Via O’Reilly’s daily Four Short Links feed, I notice the Open Logic Project, “a collection of teaching materials on mathematical logic aimed at a non-mathematical audience, intended for use in advanced logic courses as taught in many philosophy departments”. In particular, “it is open-source: you can download the LaTeX code [from Github]”.
TeX source does mean you need a (
TeX environment to run it (and the project does bundle some of the custom
.sty style files you need in the repo, which is handy).
Compare this with the Simple Maths Equations and Notation notebook I’ve started sketching as part of a self-started, informal “reproducible OERs with Jupyter notebooks” project I’m dabbling with:
Here, a Jupyter notebook contains LaTeX code can then be rendered (in part?) through the notebook previewer – at least in so far as expressions are written in Mathjax parseable code – and also within a live / running Jupyter notebook. Not only do I share the reproducible source code (as a notebook), I also share a link to at least one environment capable of running it, and that allows it to be reused with modification. (Okay, in this case, not openly so because you have to have an Azure Notebooks account. But the notebook could equally run on Binderhub or a local install, perhaps with one or two additional requirements if you don’t already run a scientific Python environment.)
In short, for a reproducible OER that supports reuse with modification, sharing the means of production also means sharing the machinery of production.

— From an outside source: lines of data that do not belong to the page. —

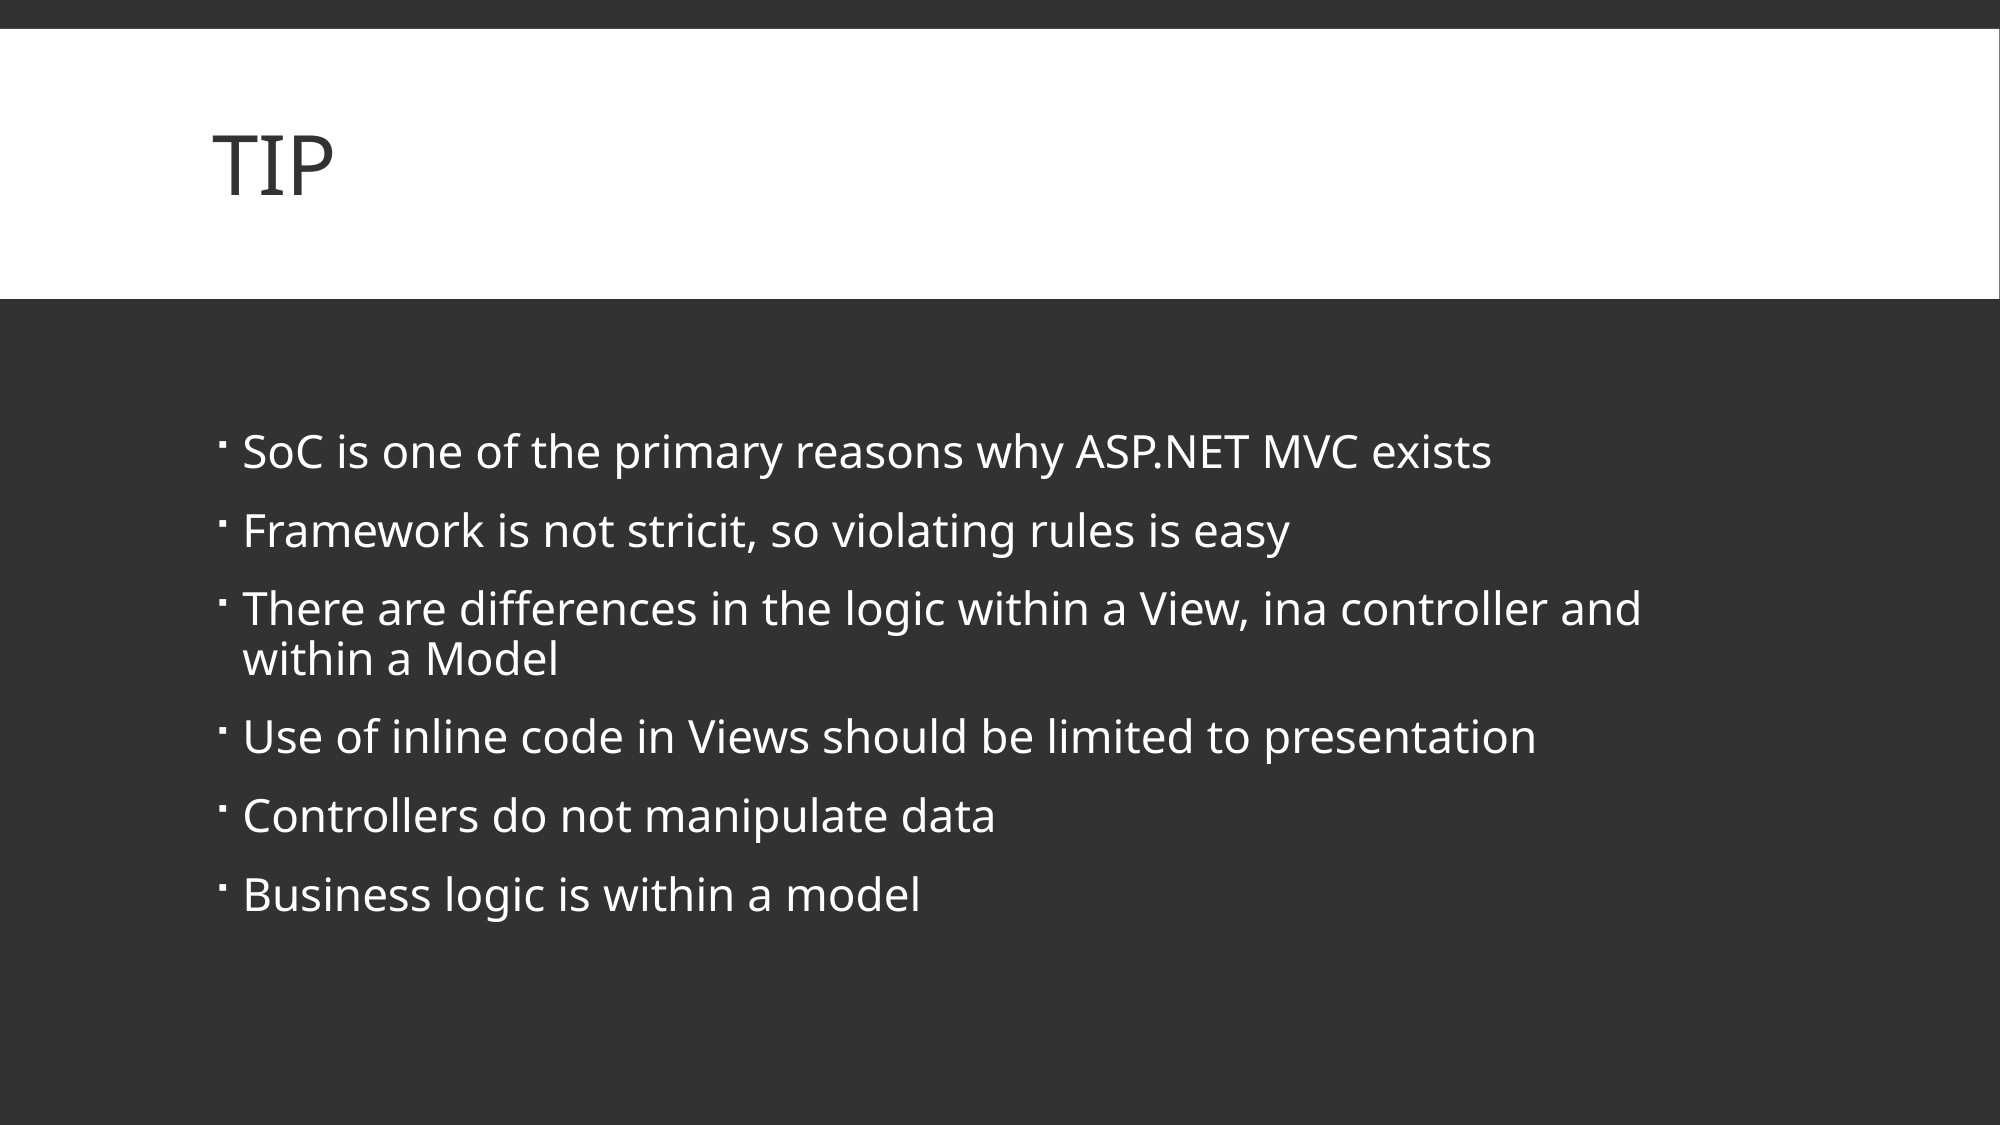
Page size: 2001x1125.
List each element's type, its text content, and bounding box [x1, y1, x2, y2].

list SoC is one of the primary reasons why ASP.NET MVC exists Framework is not stricit, so violating rules is easy There are differences in the logic within a View, ina controller and within a Model Use of inline code in Views should be limited to presentation Controllers do not manipulate data Business logic is within a model [197, 329, 1803, 1020]
title Tip [197, 46, 1803, 295]
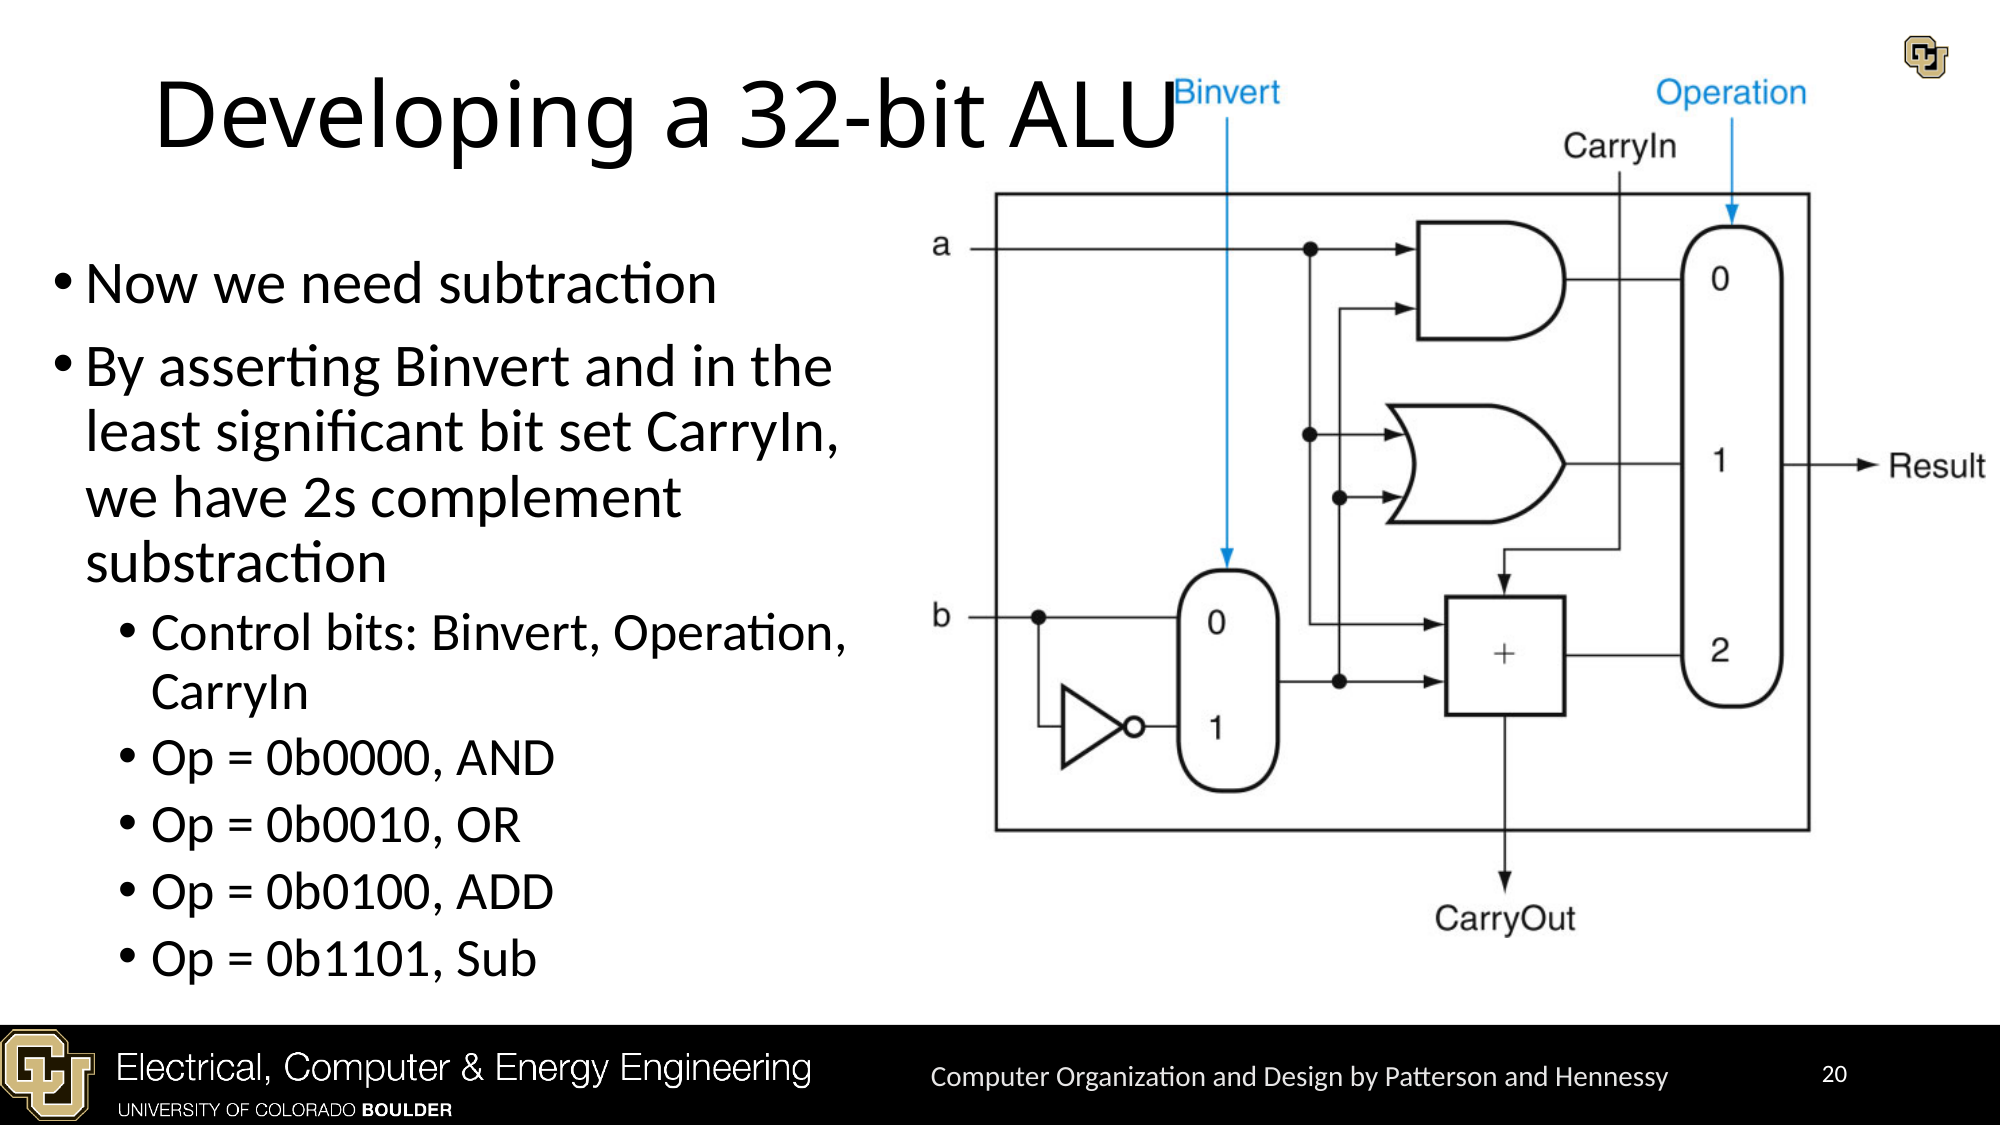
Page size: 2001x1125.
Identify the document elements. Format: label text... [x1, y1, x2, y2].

title Developing a 32-bit ALU [137, 8, 1863, 227]
footer Computer Organization and Design by Patterson and Hennessy [0, 1024, 2000, 1125]
picture [932, 32, 1986, 938]
picture [0, 1029, 810, 1121]
slide_number 20 [1412, 1042, 1863, 1103]
list Now we need subtraction By asserting Binvert and in the least significant bit set CarryIn, we have 2s complement substraction Control bits: Binvert, Operation, CarryIn Op = 0b0000, AND Op = 0b0010, OR Op = 0b0100, ADD Op = 0b1101, Sub [37, 243, 933, 1003]
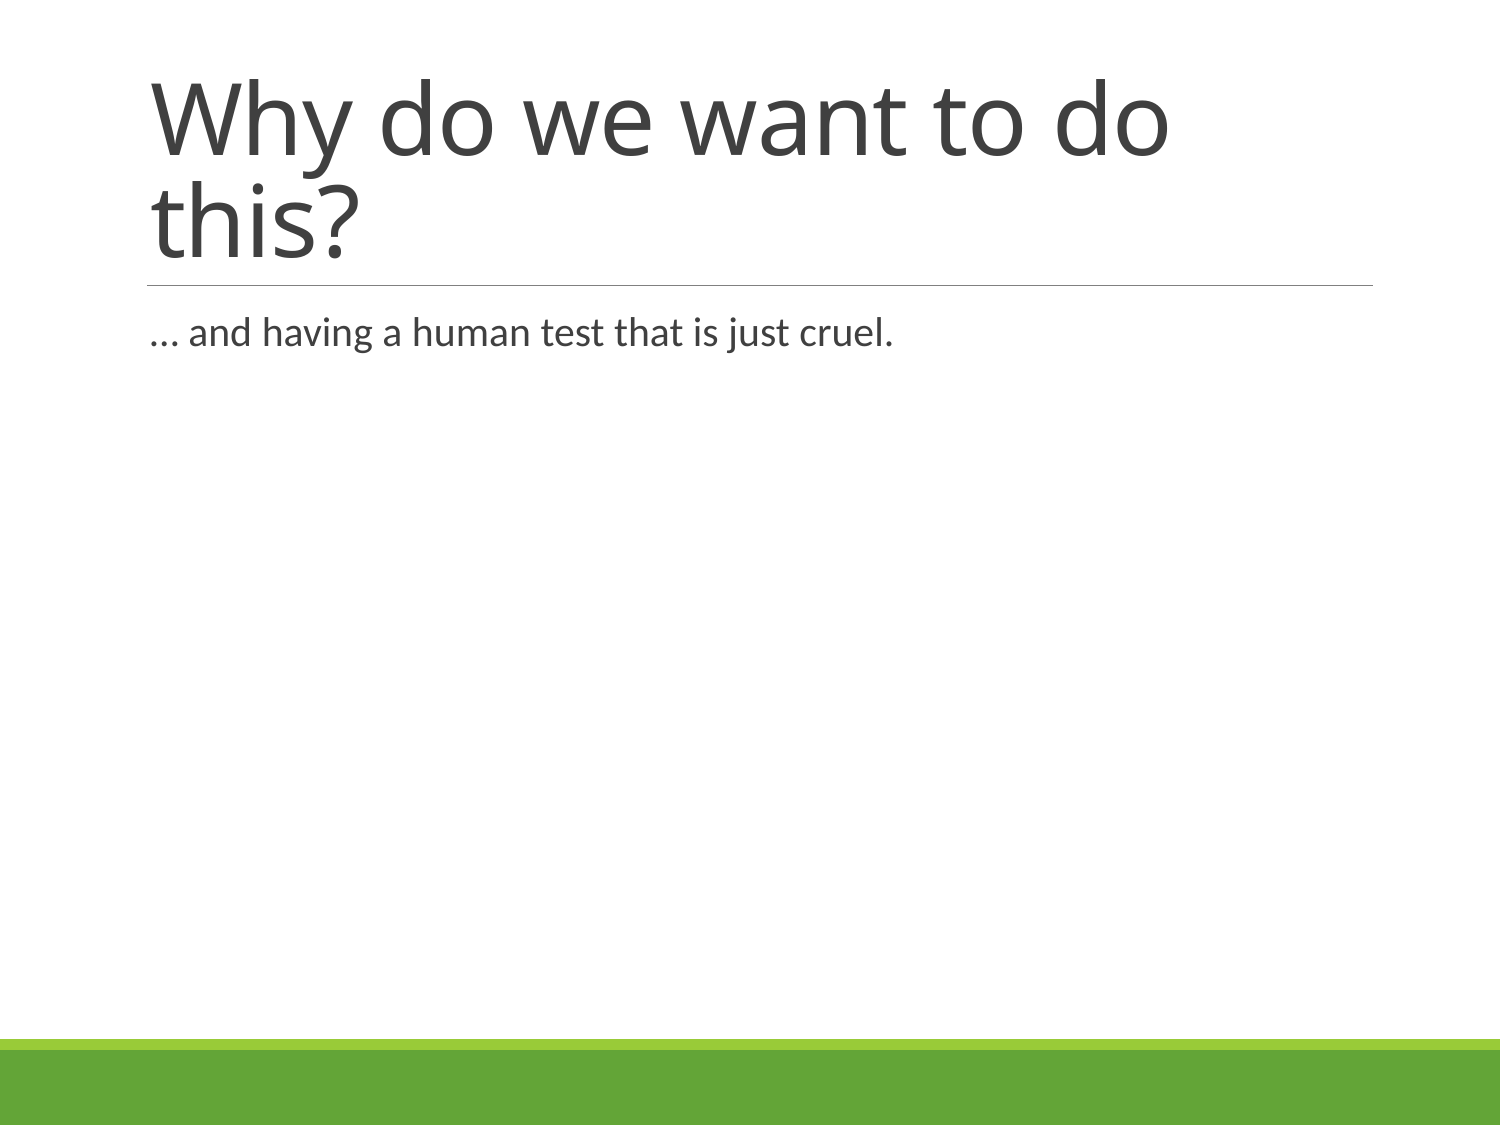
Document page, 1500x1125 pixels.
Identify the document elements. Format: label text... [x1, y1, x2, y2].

title Why do we want to do this? [135, 47, 1373, 285]
list … and having a human test that is just cruel. [135, 302, 1373, 963]
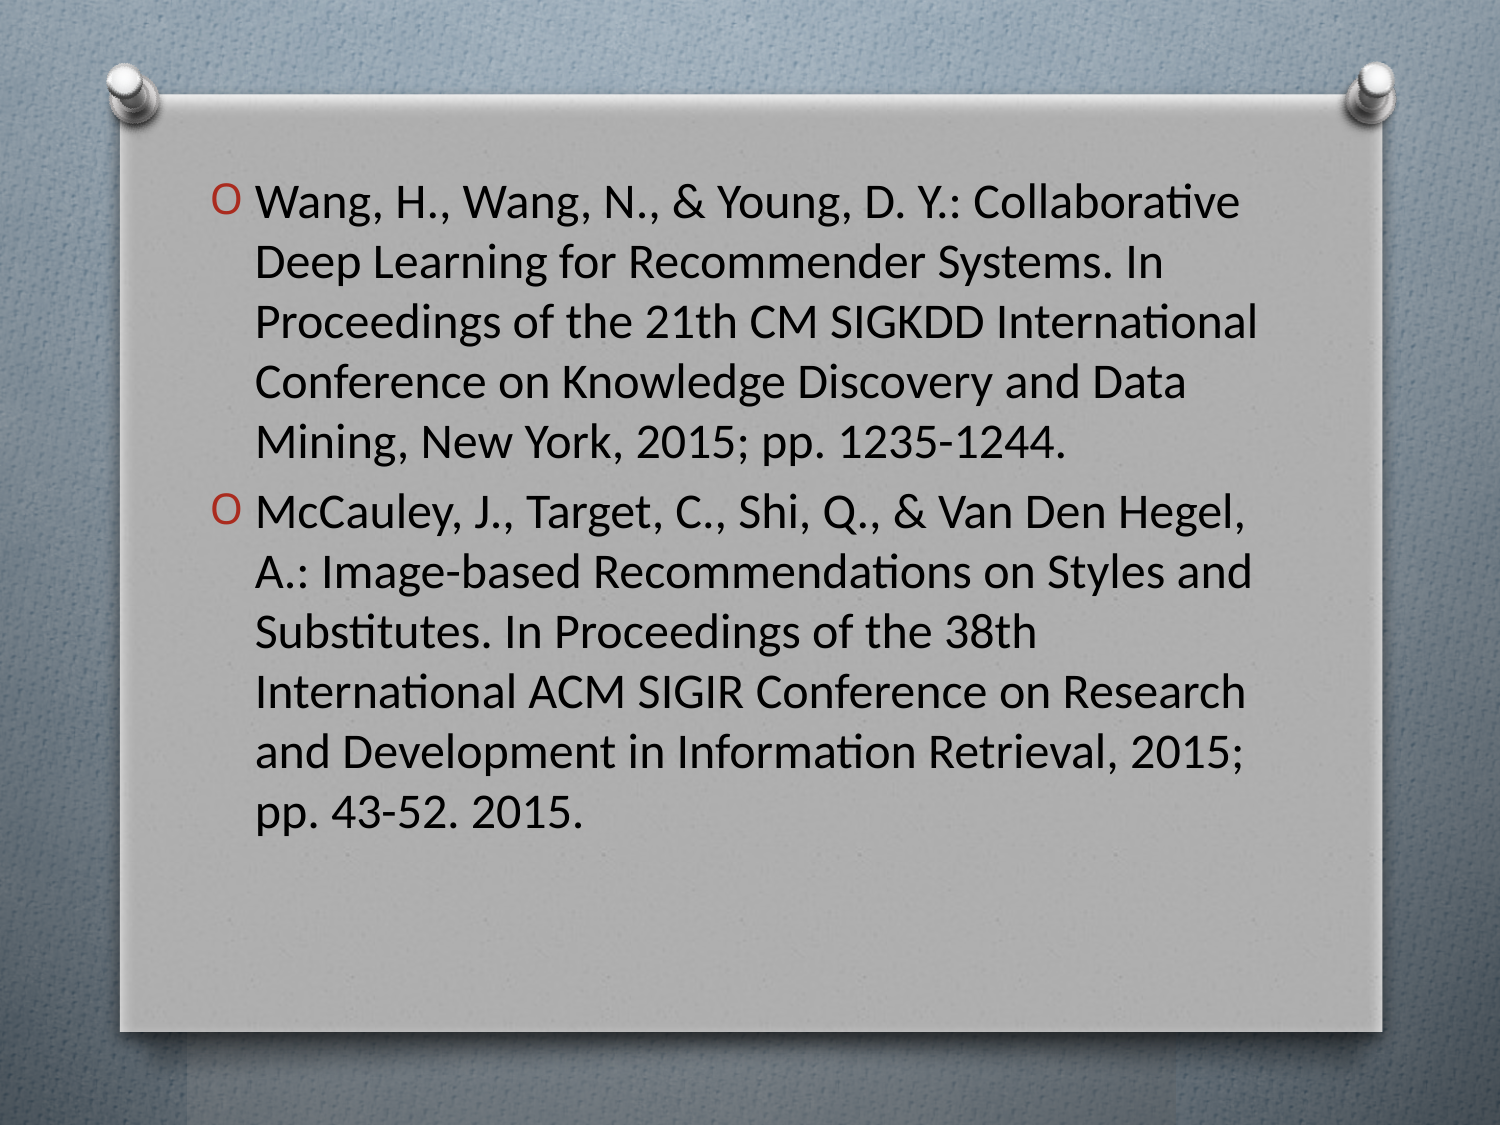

To simplify the user experience, the notebook environment can be preinstalled with packages needed to render a wider range of
TeX code, such as drawings rendered using
TikZ. Alternatively, code cells can be populated with package installation commands to custom a more vanilla environment, as I do in several demo notebooks:
What the Open Logic Project highlights is that reproducible OERs not only provide ready access to the “source code” of a resource so that it can be easily reused with modification, but that access to an open environment capable of processing that source code and rendering the output document also needs to be provided. (Open / reproducible science researchers have known this for some time…)
Getting a Tex/LateX environment up and running can be a faff – and can also take up a lot of disk space – so the runtime environment requirements are not negligible.
In the case of Jupyter notebooks, LateX support is available, and container images capable of running on Binderhub, for example, relatively easily defined (see for example the Binder LateX example). (I’m not sure how rich Stencila support for LaTeX is too, and/or whether it requires an external LaTeX environment when running the Stencila desktop app?)
It also strikes me that another thing we should be doing is export a copy of the finished work, eg as a PDF or complete, self-standing HTML archive, in case the machinery does break. This is also important where third party services are called. It may actually make sense to use something like
requests for all third party URL requests, and save a cached version of all requests (using
requests-cache) to provide a local copy of whatever it was that was called when originally flowing the document.